La morte di Divina però non è ciò che di più crudele ancora oggi può accadere ai levrieri iberici. Se un Galgo non è in grado di cacciare o non è all'altezza di partecipare alle competizioni di corsa infatti, il suo destino è ancora peggiore: questi cani vengono pugnalati, gettati nei pozzi o addirittura lasciati morire di fame di sete in una caverna lontana dal proprio territorio per evitare il rischio che ritornino alla loro famiglia.
Il risultato del viaggio di Yeray alla ricerca delle origini di Bacalao è quindi un crudo racconto, vietato ai minori di 13 anni, che non lascia nulla all'immaginazione ma affronta tutti i fattori di questo feroce e perverso sistema che riduce i levrieri spagnoli alla sofferenza continua. Come nel caso di Arnold, uno dei cani che l'autore ricorda più frequentemente, il quale pur di sopravvivere ha mangiato la sua stessa zampa prima di venire accalappiato e trasportato in uno dei centri di recupero presenti in tutto il Paese, in cui vengono curati e mantenuti in vita nonostante le sofferenze del loro passato.
«Il trattamento riservato ai Galgos è vergognoso, ripugnante e disumano»
«Il campo che vedi alle mie spalle è ricoperto di erba fino all'altezza delle mie anche, ma ti assicuro che è disseminato di scheletri di Galgos abbandonati e morti di fame pur di non avvicinarsi all'uomo. Le autorità ne sono a conoscenza, ma non fanno nulla. Trovo che questo sia vergognoso, ripugnante e disumano – racconta una delle volontarie intervistate da Lòpez Portillo, il cui volto rimane coperto per evitare ripercussioni da parte degli allevatori – Una notte si avvicinarono a me due persone con il passamontagna e mi dissero di smettere di prendermi cura dei Galgos. Fu quello il momento in cui compresi che tentando di salvare i cani stavamo davvero giocando con il fuoco. Proprio in quell'istante decisi che non avrei mai mollato».
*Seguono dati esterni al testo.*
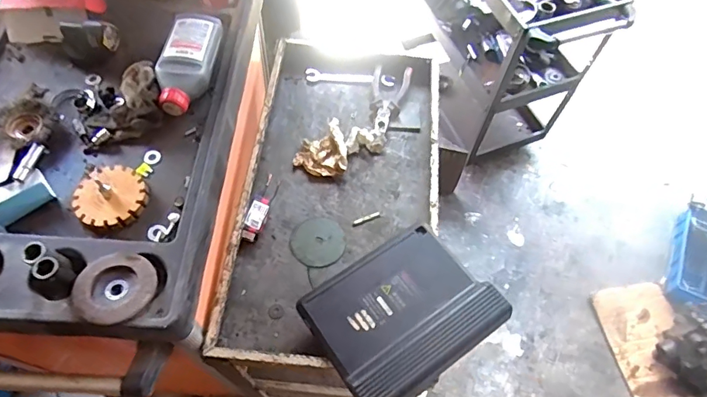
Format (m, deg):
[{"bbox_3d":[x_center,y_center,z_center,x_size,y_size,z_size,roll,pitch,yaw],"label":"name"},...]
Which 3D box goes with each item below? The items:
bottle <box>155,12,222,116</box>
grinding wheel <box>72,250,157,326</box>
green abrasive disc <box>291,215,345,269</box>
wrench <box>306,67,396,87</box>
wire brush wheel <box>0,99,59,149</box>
[{"bbox_3d":[-0.253,-0.209,0.705,0.077,0.040,0.173,6,60,0],"label":"bottle"},{"bbox_3d":[-0.284,0.106,0.557,0.086,0.020,0.081,2,61,-3],"label":"grinding wheel"},{"bbox_3d":[-0.062,0.076,0.820,0.092,0.005,0.092,5,63,-9],"label":"green abrasive disc"},{"bbox_3d":[-0.004,-0.253,0.972,0.181,0.018,0.033,6,60,0],"label":"wrench"},{"bbox_3d":[-0.465,-0.104,0.658,0.080,0.022,0.080,32,63,3],"label":"wire brush wheel"}]

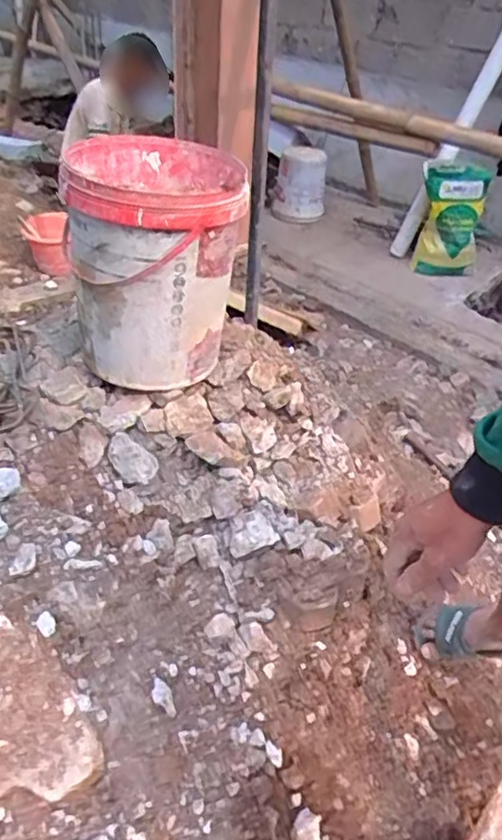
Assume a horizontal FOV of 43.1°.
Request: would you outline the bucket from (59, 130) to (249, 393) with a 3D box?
[{"bbox_3d":[-0.175,-0.277,1.163,0.295,0.368,0.317,2,37,-2],"label":"bucket"}]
Il motivo per cui avvengono queste atrocità è strettamente legato ad una legge più permissiva rispetto ad altri paesi europei. La Germania ad esempio ha abolito la caccia con i Galgo nel 1952, mentre il Belgio nel 1995, seguito dalla Scozia nel 2002 e poi dall'intero Regno Unito nel 2004. «Finché non cambieranno definitivamente le leggi anche in Spagna, i rifugi resteranno pieni di Galgo e i campi pieni di cadaveri – afferma Yeray verso la fine del documentario – Sono passati ormai quattro anni da quando ho iniziato ad ascoltare le storie di questi animali, ma nonostante l'orrore non ho mai perso la speranza che le cose cambino una volta per tutte. Ci sono migliaia di persone che lottano affinché il loro destino prenda un'altra forma».
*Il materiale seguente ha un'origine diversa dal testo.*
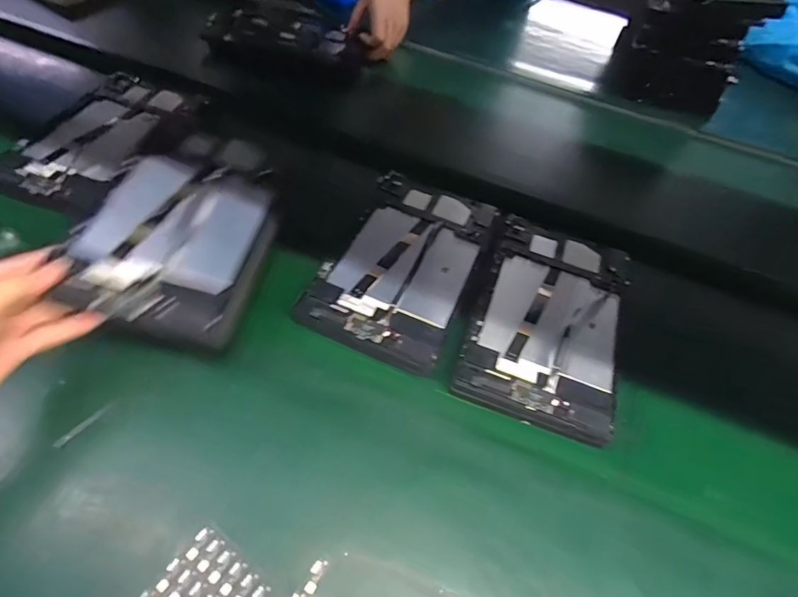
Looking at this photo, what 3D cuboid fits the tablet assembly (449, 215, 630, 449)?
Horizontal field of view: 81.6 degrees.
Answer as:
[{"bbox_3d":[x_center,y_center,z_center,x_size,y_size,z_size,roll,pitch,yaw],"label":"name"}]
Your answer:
[{"bbox_3d":[0.162,0.014,0.486,0.148,0.008,0.250,21,54,7],"label":"tablet assembly"}]

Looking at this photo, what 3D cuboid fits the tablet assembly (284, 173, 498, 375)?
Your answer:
[{"bbox_3d":[0.008,-0.048,0.516,0.149,0.010,0.252,23,54,8],"label":"tablet assembly"}]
La storia raccontata in Yo galgo, documentario vincitore del Genesis Award e del Brigitte Bardot International Award nel 2018, lascia davvero l'amaro in bocca sebbene si concluda regalando un accenno di sorriso. L'autore del documentario infatti, al termine delle riprese non è più accompagnato unicamente da Bacalao, ma a loro si è aggiunta anche Tzatziki, una cucciola di Galgo che insieme alla sua nuova famiglia correrà come il vento senza rischiare feroci esecuzioni.
Il documentario è disponibile a pagamento su diverse piattaforme tra cui Vimeo o Amazon prime.